Christie, 60, is married to Saul’s younger brother and lives in Augusta, Ga. Raised Catholic, she didn’t convert to Judaism, but the couple and their three daughters, now grown, have participated in synagogue life.
“I’ve known Shirley since the early ’70s but I never knew her story [of surviving sexual assault] until last year,” says Saul. Christie worked as a caregiver for the elderly for around 10 years, says Saul, who wonders if that career choice “had to do with nobody caring about her as a child. She has always been a super-caring person. And what’s interesting is she’s always volunteered for domestic violence hotlines.”
Why did it take Christie so long to “come out” about the sexual assault perpetrated on her by her father, great-uncle and grandfather? “It started,” she told the AJP, “when I was still in diapers” and continued until Christie was 19 and arranged to live with cousins in Detroit. “My mom said she caught my grandfather molesting me. My mom had no power. She was initially raped by my father before they were married. She couldn’t go to her own family. I know she was forced to marry my father. She was also the victim of beatings.
“Psychologically, it took a lot for me to get out,” Christie says. And, for her, it was still about shame. “I know victims are not to blame. I know in Catholic families there’s so much shame. I’ve talked to so many women, married for 25 years, who finally tell their husbands” about abuse they’ve suffered.
“I volunteered for domestic violence organizations for 30 years in four different states,” she says, “but I didn’t want to be the poster child for domestic violence.
“I’ve been with my husband for 41 years. We’ve had our ups and downs like any relationship, but compared to the way I grew up my life has been really good.”
Christie tried traditional counseling to deal with her childhood trauma. But it didn’t help.
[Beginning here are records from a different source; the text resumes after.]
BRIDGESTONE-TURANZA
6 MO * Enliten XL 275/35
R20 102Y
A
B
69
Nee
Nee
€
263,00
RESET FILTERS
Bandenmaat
The oldest of six siblings, “one of the good things we learned growing up was to love the outdoors,” she says, which may have contributed to her “thinking about doing this [cycling] trip for around 20 years.” In May, Christie was finally ready to help raise awareness of domestic violence and sexual assault by telling her own story, including “being violently raped by my father from the time I was 9.”
The physical exertion of cycling solo for three months, fixing flat tires, sleeping in a tent and counting on the kindness of strangers had a huge impact on her. “Most of the trip was very positive,” she says. “I got the courage to ask a couple I met in a diner if I could pitch my tent in their yard.” When Christie came down with a cold one family invited her to stay in their house for three nights.
She almost quit when she reached Chicago, but family members encouraged her to continue. “It’s really incredible that she took this on,” says Saul. “She’s not an athlete or anything like that.”
Christie made the trip against the west-to-east prevailing winds that most cyclists avoid, because, she says, “I wanted more of a challenge.”